BEGIN Collected data

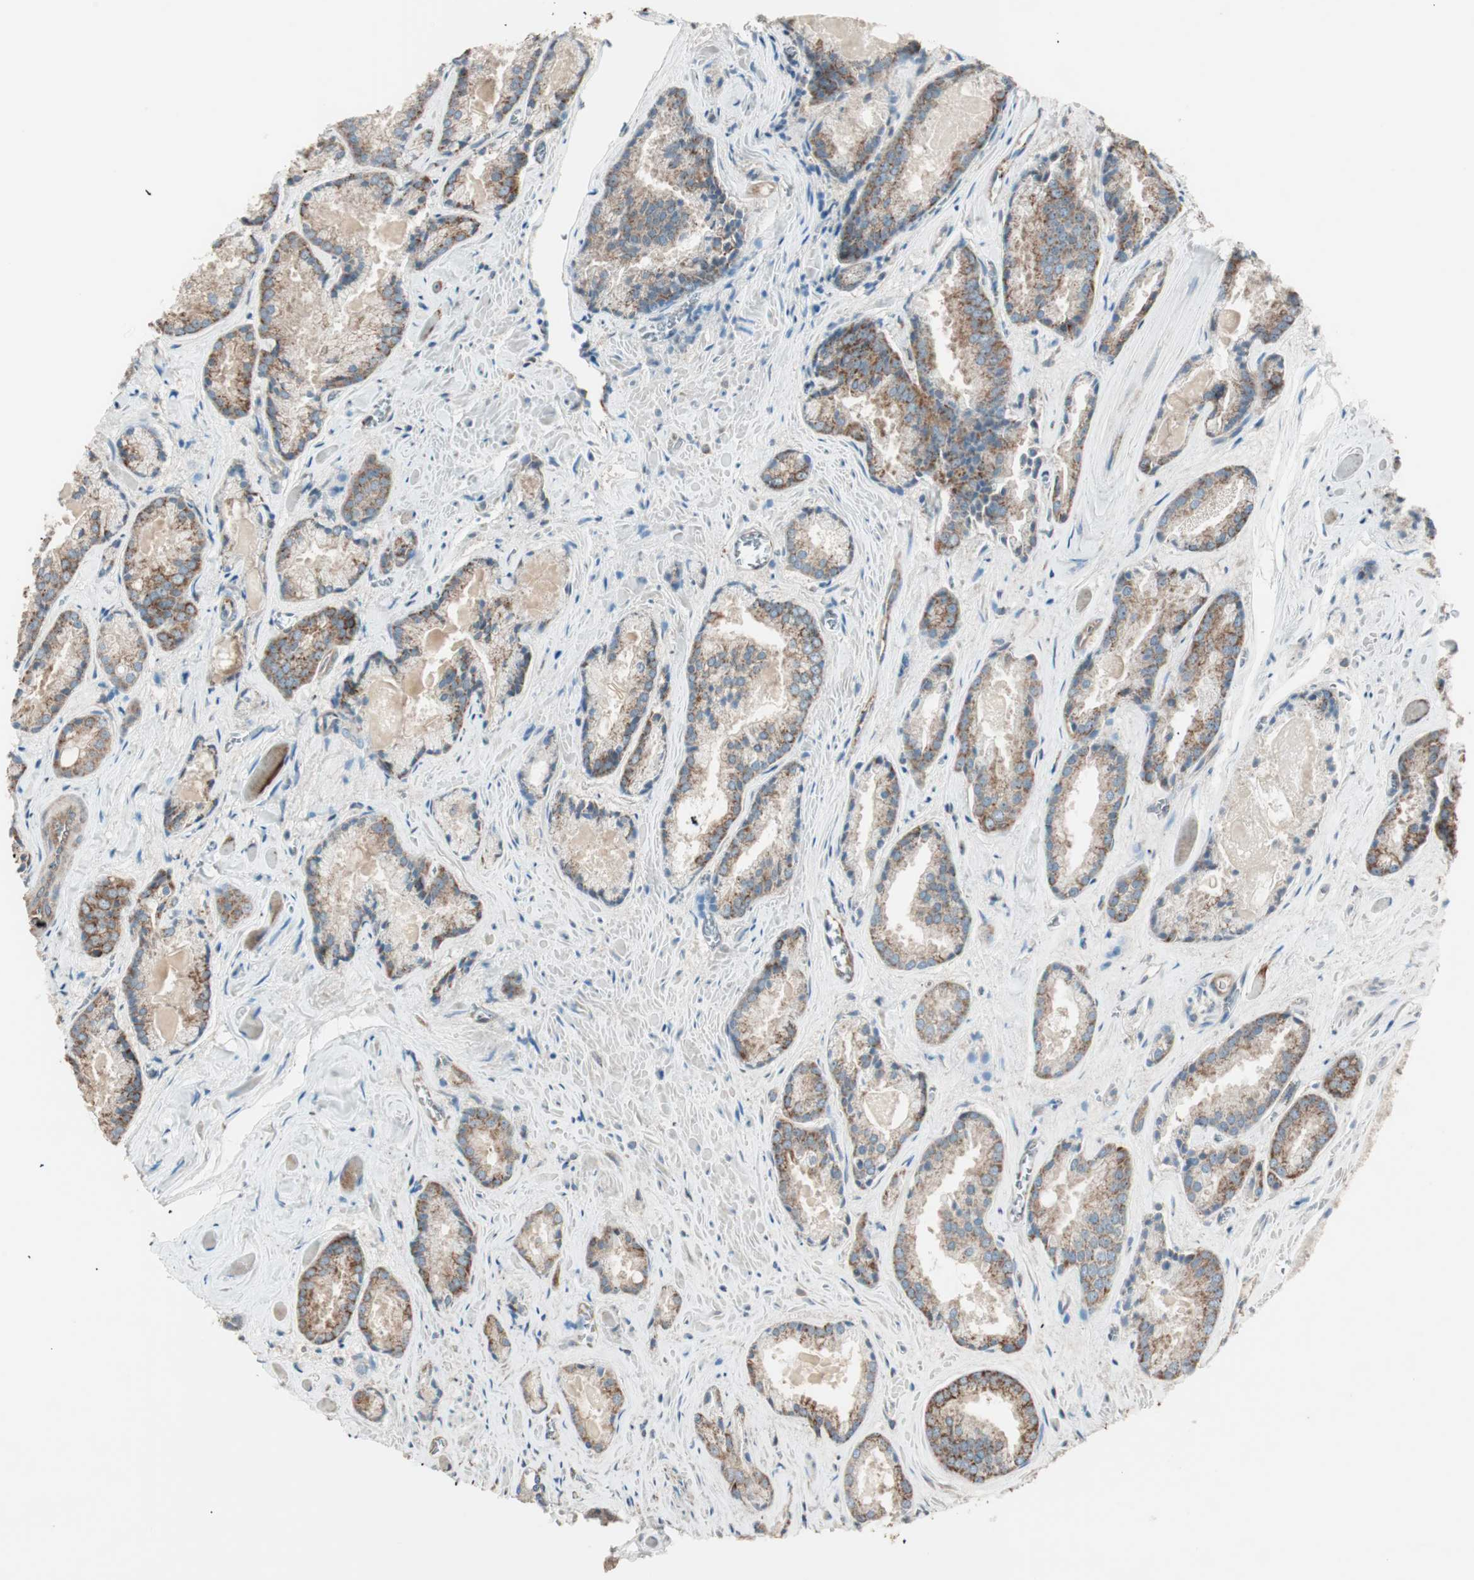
{"staining": {"intensity": "moderate", "quantity": ">75%", "location": "cytoplasmic/membranous"}, "tissue": "prostate cancer", "cell_type": "Tumor cells", "image_type": "cancer", "snomed": [{"axis": "morphology", "description": "Adenocarcinoma, Low grade"}, {"axis": "topography", "description": "Prostate"}], "caption": "Brown immunohistochemical staining in prostate adenocarcinoma (low-grade) reveals moderate cytoplasmic/membranous positivity in about >75% of tumor cells.", "gene": "CC2D1A", "patient": {"sex": "male", "age": 64}}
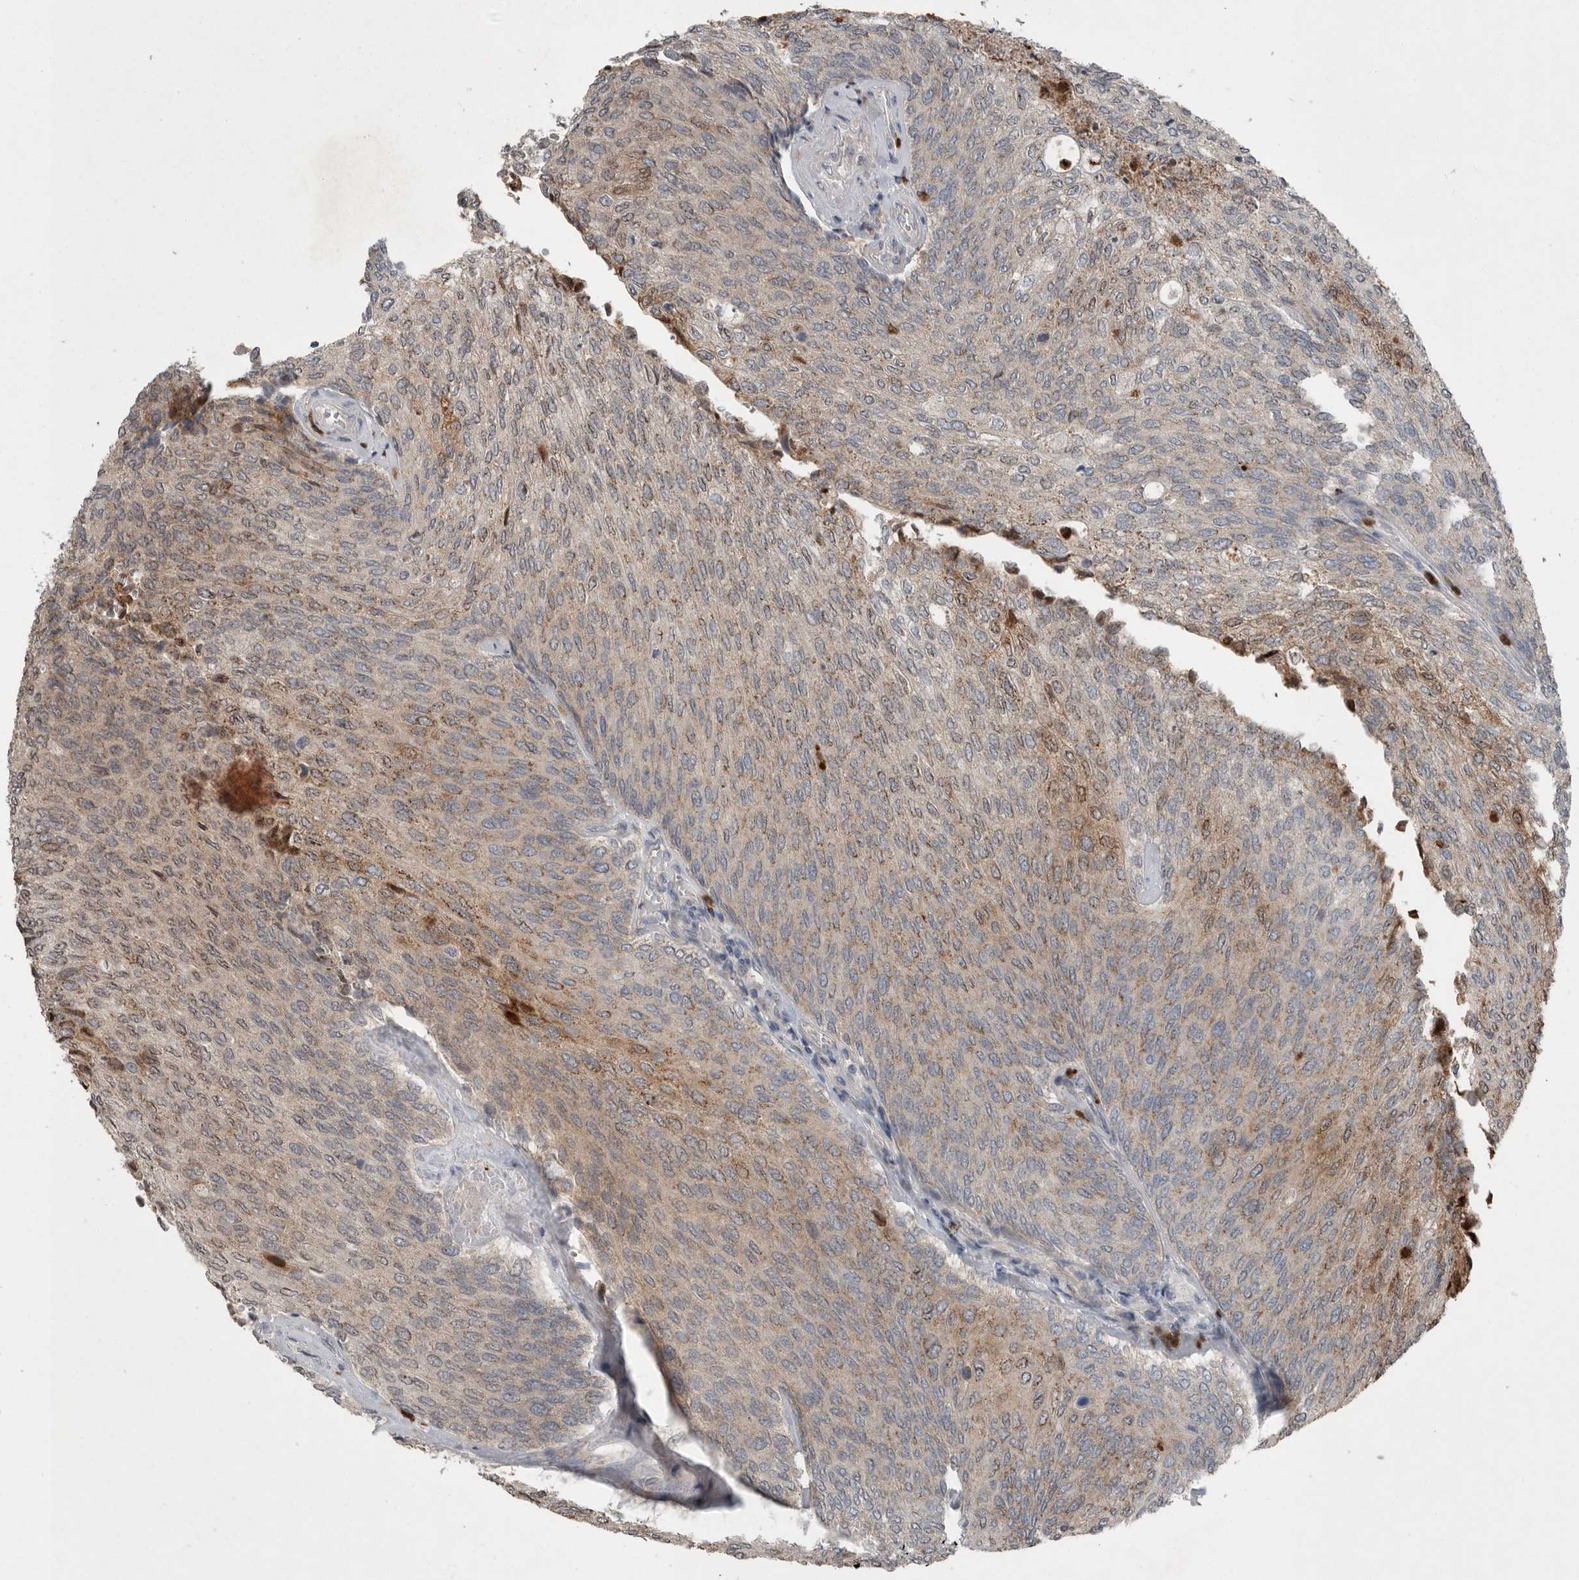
{"staining": {"intensity": "moderate", "quantity": "<25%", "location": "cytoplasmic/membranous"}, "tissue": "urothelial cancer", "cell_type": "Tumor cells", "image_type": "cancer", "snomed": [{"axis": "morphology", "description": "Urothelial carcinoma, Low grade"}, {"axis": "topography", "description": "Urinary bladder"}], "caption": "A micrograph of urothelial carcinoma (low-grade) stained for a protein reveals moderate cytoplasmic/membranous brown staining in tumor cells. (DAB IHC with brightfield microscopy, high magnification).", "gene": "SCP2", "patient": {"sex": "female", "age": 79}}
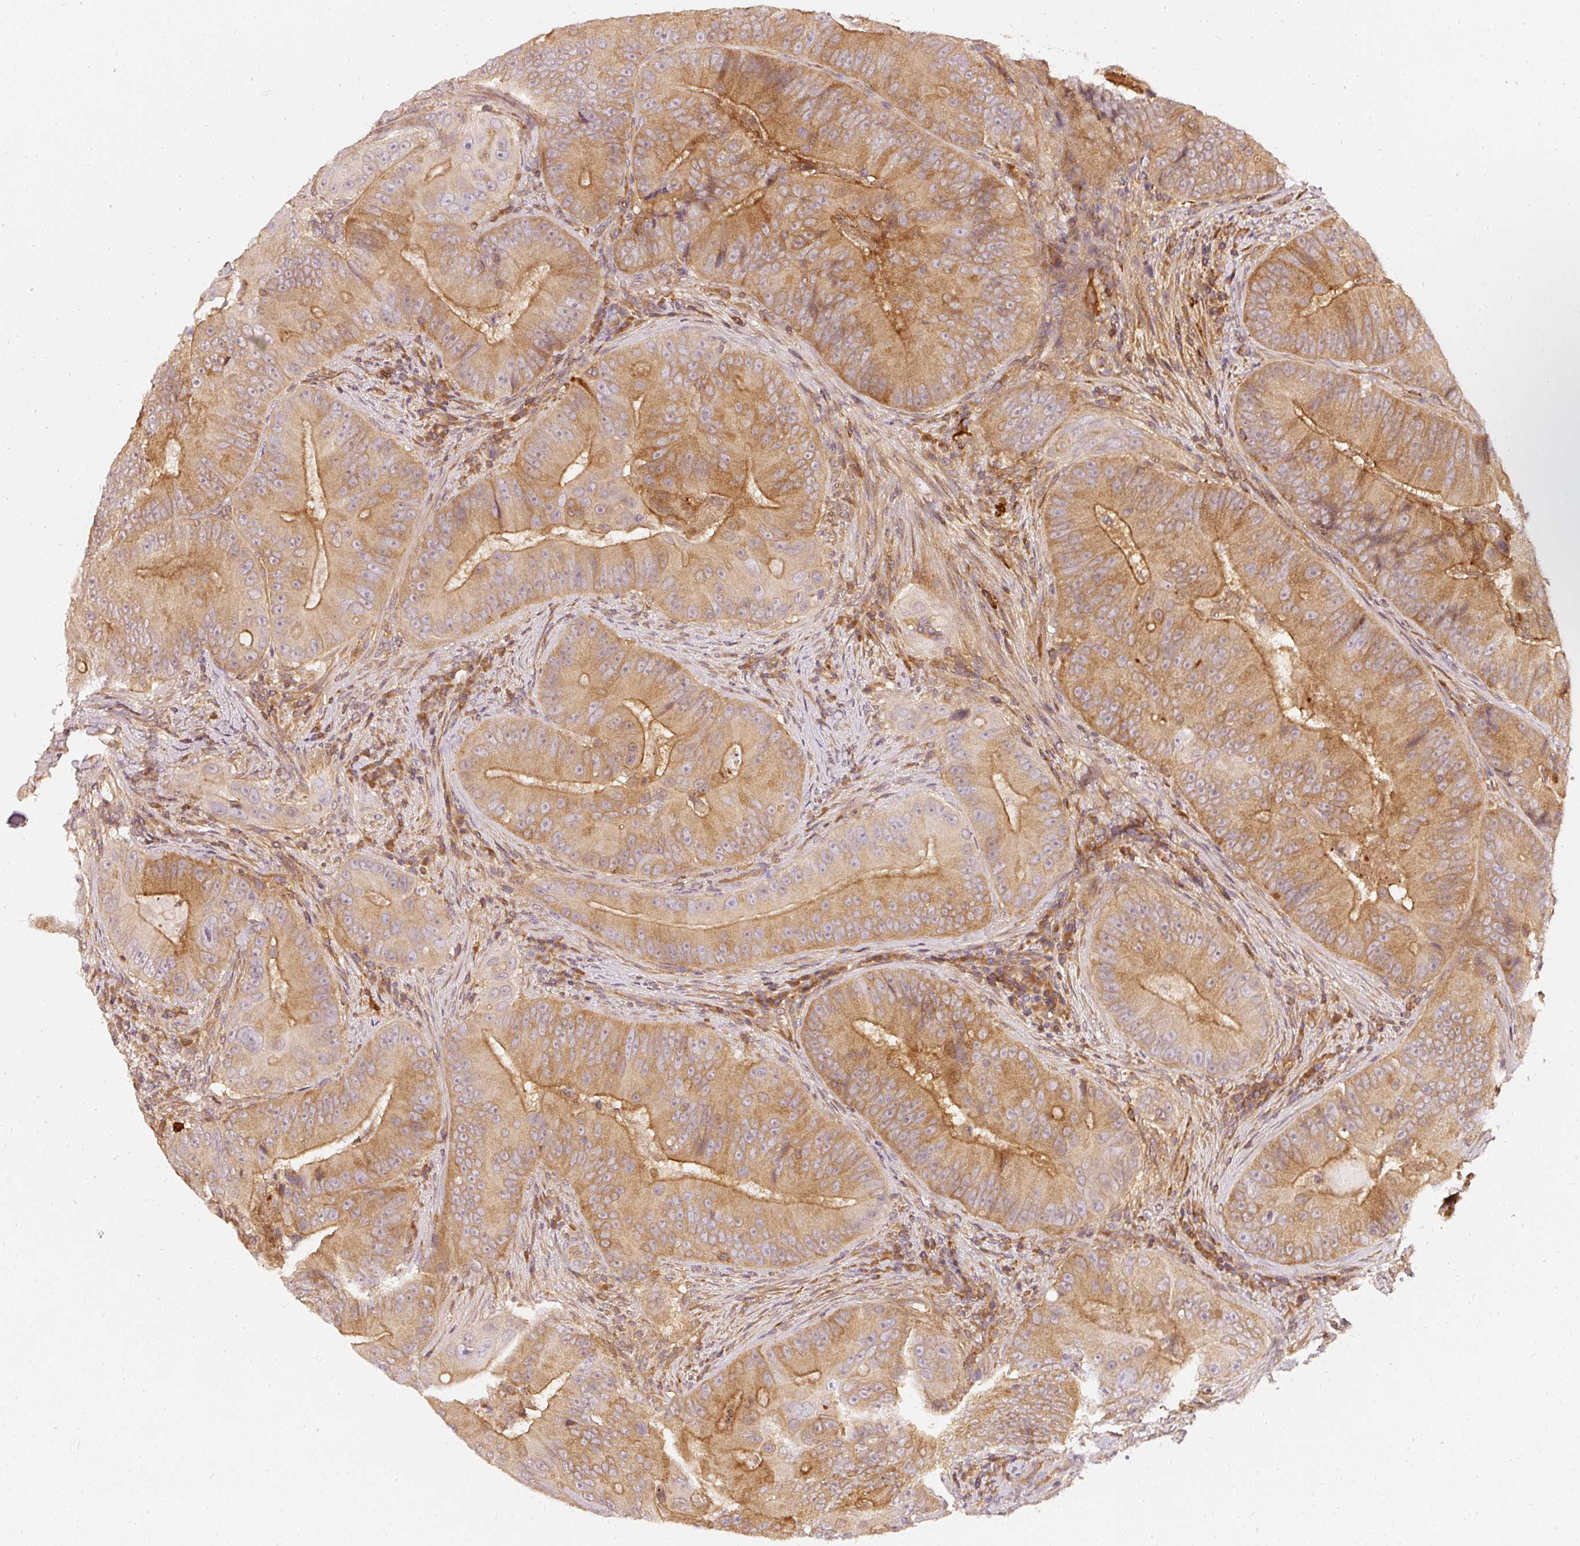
{"staining": {"intensity": "moderate", "quantity": ">75%", "location": "cytoplasmic/membranous"}, "tissue": "colorectal cancer", "cell_type": "Tumor cells", "image_type": "cancer", "snomed": [{"axis": "morphology", "description": "Adenocarcinoma, NOS"}, {"axis": "topography", "description": "Colon"}], "caption": "Protein staining of adenocarcinoma (colorectal) tissue shows moderate cytoplasmic/membranous staining in approximately >75% of tumor cells.", "gene": "ASMTL", "patient": {"sex": "female", "age": 86}}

END Collected data

▶ Exercise description
Print the listing exactly, but skip its pictures.

▶ Task answer
{"staining": {"intensity": "moderate", "quantity": ">75%", "location": "cytoplasmic/membranous"}, "tissue": "prostate cancer", "cell_type": "Tumor cells", "image_type": "cancer", "snomed": [{"axis": "morphology", "description": "Adenocarcinoma, Low grade"}, {"axis": "topography", "description": "Prostate"}], "caption": "Brown immunohistochemical staining in prostate adenocarcinoma (low-grade) reveals moderate cytoplasmic/membranous positivity in about >75% of tumor cells.", "gene": "CC2D1A", "patient": {"sex": "male", "age": 64}}
{"staining": {"intensity": "moderate", "quantity": "<25%", "location": "cytoplasmic/membranous"}, "tissue": "urothelial cancer", "cell_type": "Tumor cells", "image_type": "cancer", "snomed": [{"axis": "morphology", "description": "Urothelial carcinoma, Low grade"}, {"axis": "topography", "description": "Urinary bladder"}], "caption": "A micrograph of urothelial carcinoma (low-grade) stained for a protein reveals moderate cytoplasmic/membranous brown staining in tumor cells. (DAB IHC with brightfield microscopy, high magnification).", "gene": "SCP2", "patient": {"sex": "female", "age": 79}}
{"staining": {"intensity": "moderate", "quantity": ">75%", "location": "cytoplasmic/membranous"}, "tissue": "colorectal cancer", "cell_type": "Tumor cells", "image_type": "cancer", "snomed": [{"axis": "morphology", "description": "Adenocarcinoma, NOS"}, {"axis": "topography", "description": "Colon"}], "caption": "Protein staining of adenocarcinoma (colorectal) tissue shows moderate cytoplasmic/membranous staining in approximately >75% of tumor cells.", "gene": "ASMTL", "patient": {"sex": "female", "age": 86}}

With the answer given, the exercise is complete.